CHERRY LIQUEUR FROM ZADAR


The chessboard always lodged between us—
an immovable bolus of intellect,
some parody of good sense & refinement
in a world where we dyed our hair yellow—
rain real,         full of bloom & lightning.

Have you ever heard of Zadar? Well, it's a real place,
famous for its cherry liqueur—

and we drank that stuff and smoked
strong tobacco, moving our marble pieces
in slow deliberation—
curtains peeled back to reveal us there
in Aristotelian concord.

You know, I must have loved a woman once.

I say so
because I danced after a white leotard
which spoke simply and softly,
       warm yeasty lips rising to meet me.

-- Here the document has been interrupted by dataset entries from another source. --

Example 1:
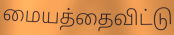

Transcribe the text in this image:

மையத்தைவிட்டு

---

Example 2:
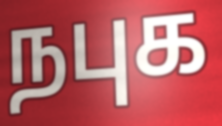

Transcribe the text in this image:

நபுக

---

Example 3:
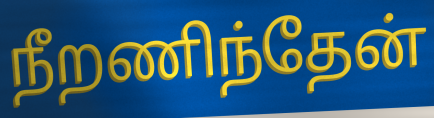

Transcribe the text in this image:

நீறணிந்தேன்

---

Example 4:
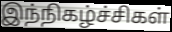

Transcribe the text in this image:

இந்நிகழ்ச்சிகள்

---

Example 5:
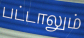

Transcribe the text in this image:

பட்டாலும்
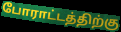
போராட்டத்திற்கு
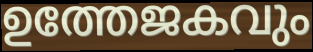
ഉത്തേജകവും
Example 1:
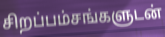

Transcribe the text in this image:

சிறப்பம்சங்களுடன்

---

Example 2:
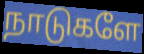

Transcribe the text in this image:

நாடுகளே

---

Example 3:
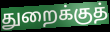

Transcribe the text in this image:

துறைக்குத்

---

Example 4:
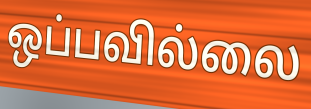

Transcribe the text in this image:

ஒப்பவில்லை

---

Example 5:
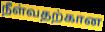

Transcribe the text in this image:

நீள்வதற்கான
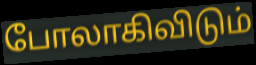
போலாகிவிடும்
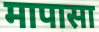
मापासा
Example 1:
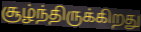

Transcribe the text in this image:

சூழ்ந்திருக்கிறது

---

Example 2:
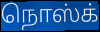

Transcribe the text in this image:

நொஸ்க்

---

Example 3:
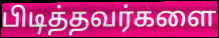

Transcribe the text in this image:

பிடித்தவர்களை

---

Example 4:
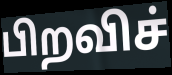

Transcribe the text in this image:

பிறவிச்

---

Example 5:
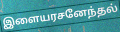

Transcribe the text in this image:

இளையரசனேந்தல்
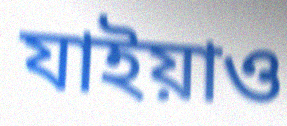
যাইয়াও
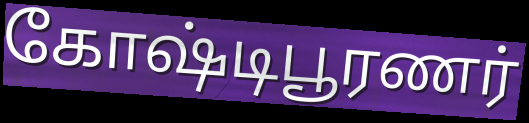
கோஷ்டிபூரணர்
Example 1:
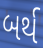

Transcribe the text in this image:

બર્થ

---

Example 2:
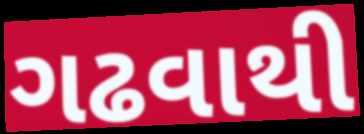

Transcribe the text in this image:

ગઢવાથી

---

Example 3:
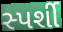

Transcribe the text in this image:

સ્પર્શી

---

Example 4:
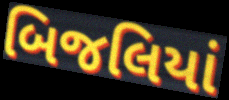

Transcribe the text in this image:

બિજલિયાં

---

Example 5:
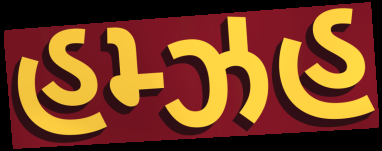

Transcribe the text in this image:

હમ્ઝહ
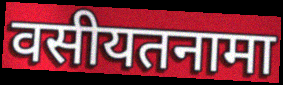
वसीयतनामा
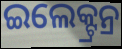
ଇଲେକ୍ଟ୍ରନ୍ର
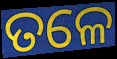
ତଳେ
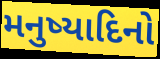
મનુષ્યાદિનો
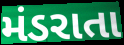
મંડરાતા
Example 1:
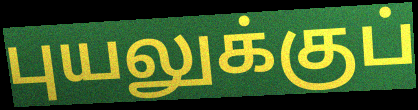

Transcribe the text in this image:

புயலுக்குப்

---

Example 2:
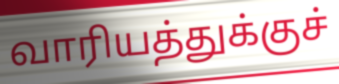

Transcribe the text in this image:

வாரியத்துக்குச்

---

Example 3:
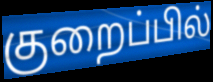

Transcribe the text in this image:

குறைப்பில்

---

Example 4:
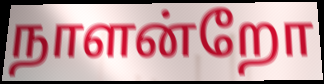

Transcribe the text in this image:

நாளன்றோ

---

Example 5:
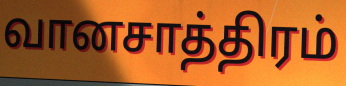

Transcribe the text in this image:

வானசாத்திரம்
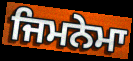
ਜਿਮਨੇਮਾ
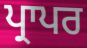
ਪ੍ਰਾਪਰ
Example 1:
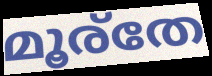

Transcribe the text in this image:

മൂര്തേ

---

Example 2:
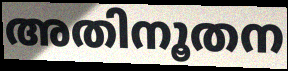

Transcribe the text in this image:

അതിനൂതന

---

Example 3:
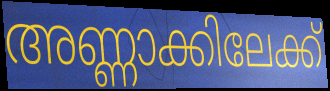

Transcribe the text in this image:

അണ്ണാക്കിലേക്ക്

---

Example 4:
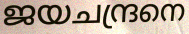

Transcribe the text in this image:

ജയചന്ദ്രനെ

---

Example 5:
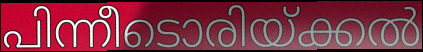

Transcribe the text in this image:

പിന്നീടൊരിയ്ക്കൽ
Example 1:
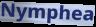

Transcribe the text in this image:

Nymphea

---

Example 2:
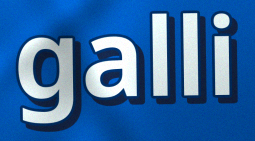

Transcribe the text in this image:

galli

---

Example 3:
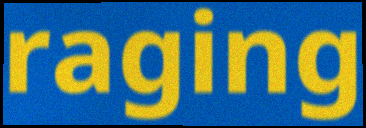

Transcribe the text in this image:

raging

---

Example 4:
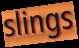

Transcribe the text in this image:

slings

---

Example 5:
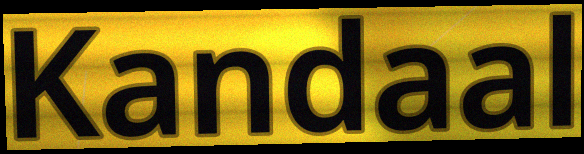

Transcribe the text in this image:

Kandaal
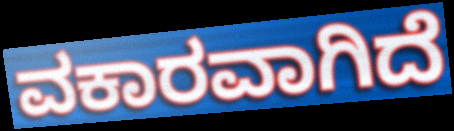
ವಕಾರವಾಗಿದೆ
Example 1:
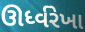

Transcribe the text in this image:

ઊર્ધ્વરેખા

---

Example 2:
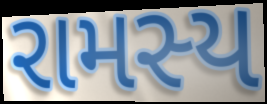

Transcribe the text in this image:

રામસ્ય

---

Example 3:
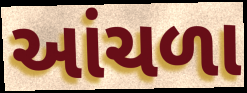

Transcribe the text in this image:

આંચળા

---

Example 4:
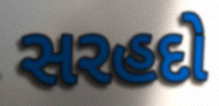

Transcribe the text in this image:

સરહદો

but then, my whole body was olive,
       desire like a red pimento bell,
              dangling there in the sunlight.

I had things to steal,
retained salt,
wore orange, can you imagine?
       girl made of kohl
       and gentle scorpion backside quivering
       in the night air—what wanton hair
       ringed in chlorine—her skin is sweet
       and ssaaaaaahh, it smells of spaghetti.

We slept close to the ground, I know.
We will always sleep there,
even when this skin is gone
and we've fallen out of our bodies,

age: this memory made viscous,
coming up through the cracks thick and violet,
creeping where we'd never—
out of room and spreading its fingers:

strange star, this one leaf
       perched on my head like a goldfinch.

Who lifts their hands, such minute orchestrations: Now

I am pinned to this chair,
hand flexed in forgotten intention—what is it?